NOTHING bettered this wild brawl for pure heavyweight chaos… with the champion of the world, Jack Dempsey, knocking down his big, raw challenger Luis Angel Firpo seven times – and then almost losing his title when badly hurt and knocked out of the ring on September 14, 1923.
Also in that crazy first round Dempsey touched down twice – and in the interval was still so dazed that his manager, Jack Kearns, waved smelling salts under his nose. Then, like the great champion he was, Dempsey came roaring back to drop Firpo twice more in the second, the last time for the full count.
It was three minutes 57 seconds of mayhem, carried out before an official capacity crowd of 80,000 at the New York Polo Grounds – with half as many again milling around outside, unable to get tickets, and being kept in some kind of order by mounted police paid for by promoter Tex Rickard.
This was 28-year-old Dempsey’s return to New York after a gap of two years – during which Rickard had survived a sex scandal and the champion had broken the banks of Shelby, Montana, by defending there against Tommy Gibbons.
The champion’s return captured the imagination of the public so vividly it produced the second of Rickard’s fabled million-dollar gates, following the Dempsey-Carpentier fight across the Hudson in Jersey City in 1921.
Firpo, known as the Wild Bull of the Pampas, relied on physical strength and a looping, thumping right hand. He had nothing like Dempsey’s experience, speed or ability to fight inside.
Dempsey raced out at the opening bell, swung a long left hook and as he closed in on Firpo, his leg gave way at the knee and touched the canvas. He straightened up almost in the same movement, unhurt.
Suddenly Firpo was down from a body shot for a short count, then again, and a third knockdown put him on all fours. When the fourth knockdown from Dempsey’s short, savage hooks left him on his back, it seemed all over.
Firpo just beat referee Jack Gallagher’s count, but had barely straightened when Dempsey ran in and put him over again. This time the Argentine managed to back off when he rose, and gathered himself to toss that heavy right, one of which knocked the champion off balance enough to touch the canvas with his glove. Then it looked finished again, as two more knockdowns left Firpo in a heap near a corner.
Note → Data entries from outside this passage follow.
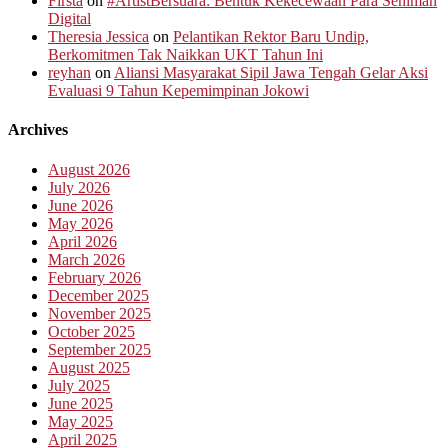
Firsta
on
#ArtistBersuara: Bentuk Kekecewaan Para Seniman
Digital
Theresia Jessica
on
Pelantikan Rektor Baru Undip,
Berkomitmen Tak Naikkan UKT Tahun Ini
reyhan
on
Aliansi Masyarakat Sipil Jawa Tengah Gelar Aksi
Evaluasi 9 Tahun Kepemimpinan Jokowi
Archives
August 2026
July 2026
June 2026
May 2026
April 2026
March 2026
February 2026
December 2025
November 2025
October 2025
September 2025
August 2025
July 2025
June 2025
May 2025
April 2025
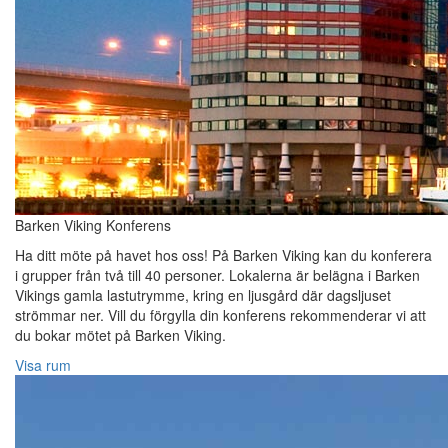
Barken Viking Konferens
Ha ditt möte på havet hos oss! På Barken Viking kan du konferera
i grupper från två till 40 personer. Lokalerna är belägna i Barken
Vikings gamla lastutrymme, kring en ljusgård där dagsljuset
strömmar ner. Vill du förgylla din konferens rekommenderar vi att
du bokar mötet på Barken Viking.
Visa rum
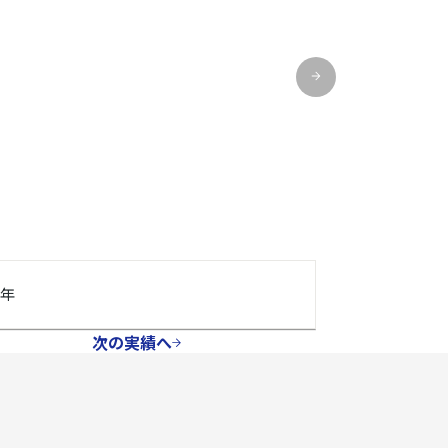
７年
次の実績へ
Amazingly, he got up and suddenly flung his right hands, one of which landed flush and Dempsey was hurt. Firpo charged, caught Dempsey square and half-punched, half-pushed him back through the ropes, his legs flying up and his body hitting a ringside table.
Somehow, he scrambled back in time to beat the count but was under fire and still shaken at the bell. Revived by Kearns, Dempsey took over again, dropped Firpo heavily, then finished him off with one last attack. Firpo lay on his back, rolled on to his belly and was counted out.
The fight was later immortalised in the famous George Bellows painting.